Moja pasieka pszczela, jak juz wspominałem zlokalizowana jest w Województwie Małopolskim w Beskidzie Wyspowym na wysokości 600 m. n.p.m. nad potokiem Chyszówka pomiedzy masywami górskimi Mogielicy 1170m. n.p.m. i Łopienia 961m. n. p. m. Tereny te, należą do terenów ekologicznych, gdzie brak intensywnej gospodarki rolniczej i z nią związanych oprysków różnego rodzaju środkami chemicznymi.
Okoliczne obszary objęte są programem Natura 2000W okolicach znajduje sie kilka rezerwatów przyrody, a w niedalekiej odległości utworzony w 1981 r. Gorczański Park Narodowy.
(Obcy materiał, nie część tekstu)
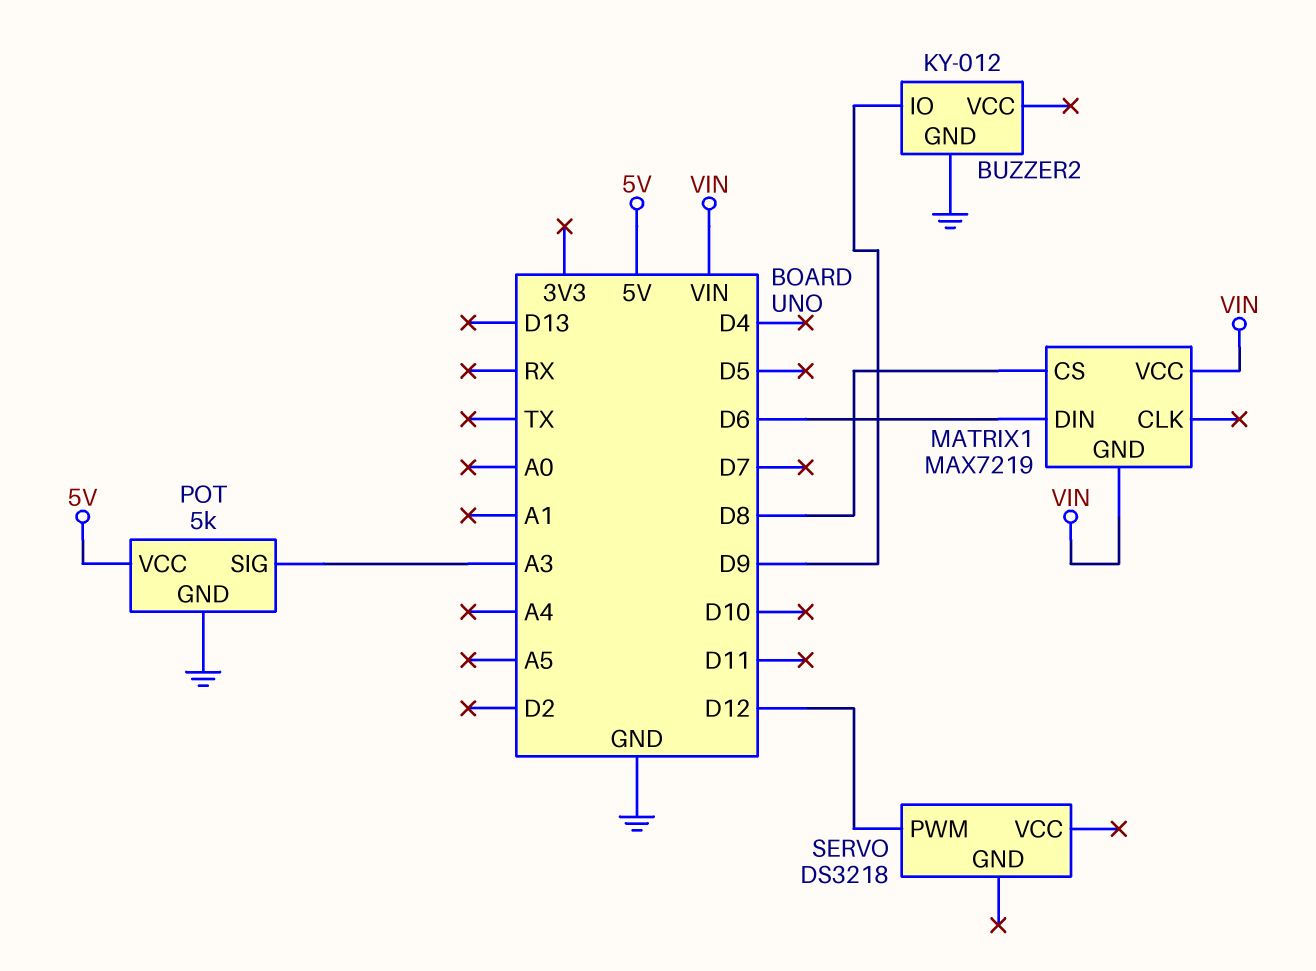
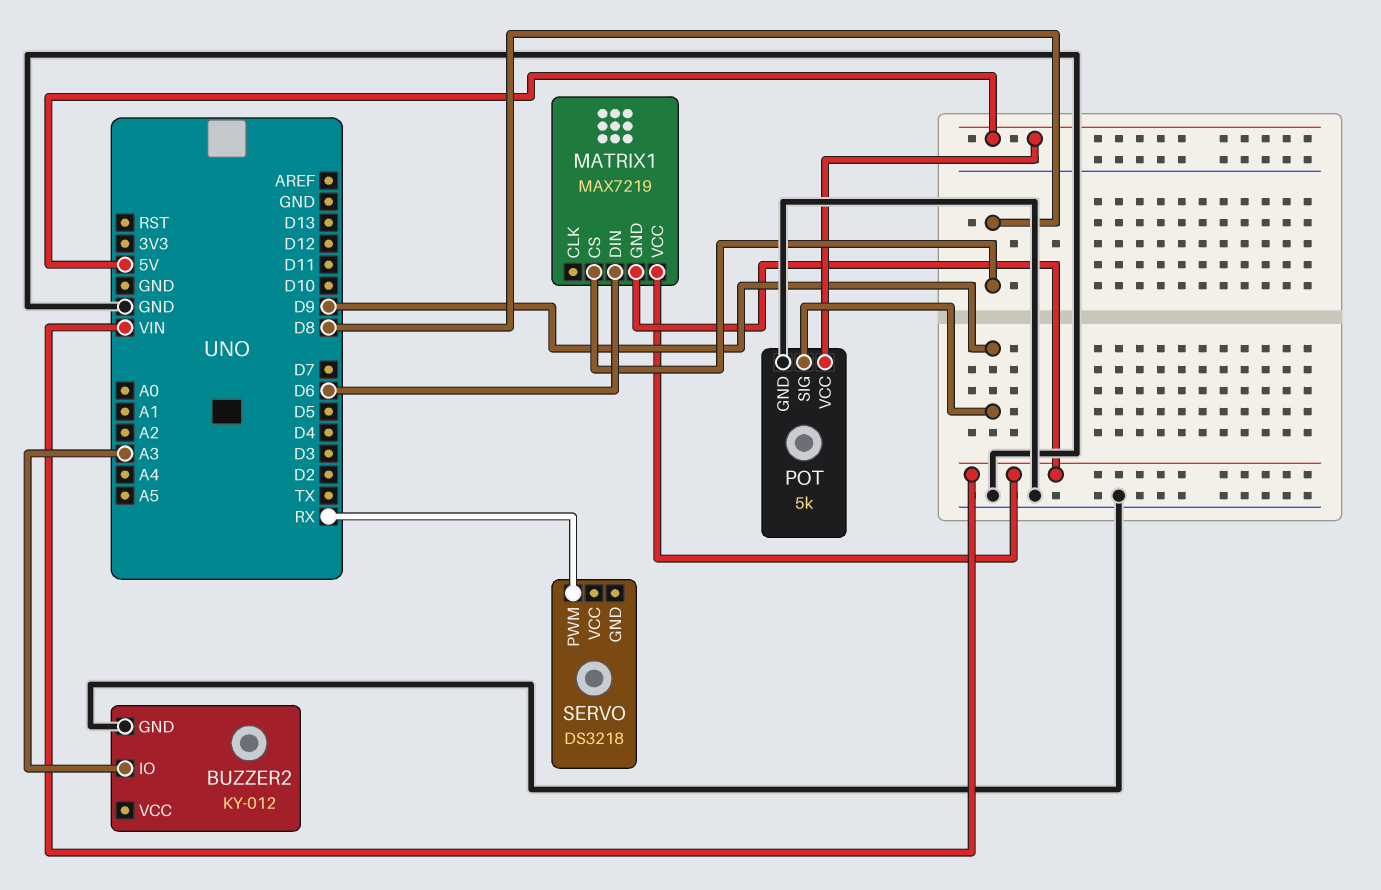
BUZZER2 pin IO: D9 -> A3
POT pin SIG: A3 -> D9
SERVO pin PWM: D12 -> RX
W związku z tym moje pszczoły korzystają z pozytków nieskażonych chemicznie i biologicznie, co pozwala na uzyskanie najwyższej jakości produktów pszczelich.
Pasieka pszczela jest zarejestrowana w Powiatowym Inspektoracie Weterynaryjnym w Limanowej pod numerem 599.
Jestem pszczelarzem amatorem-hobbystą, zatem pasieka nie jest pasieką dochodową. To nie ja produkuję miód, ale robia to one - pszczoły, a moja ingerencja w ich życie jest sprowadzona do minimum, by nie przeszkadzać im w robieniu tego, co czynia od kilku tysięcy lat. Obecnie posiadam kilka uli, jednak mam zamiar dalej rozbudowywać pasiekę do pewnych rozmiarów-kilkunastu uli, tak by nie stała sie dochodową.
Chodzi o to by pracę pszczelarską wykonywać jak najbardziej starannie z pełnym poświęceniem i pasją, aby po prostu nie popaść w rutynę, bo taki , stan na pewno ma niekorzystny wpływ na jakość produktów pszczelich i zdrowie pszczół, a ta zawsze musi być najwyższej próby!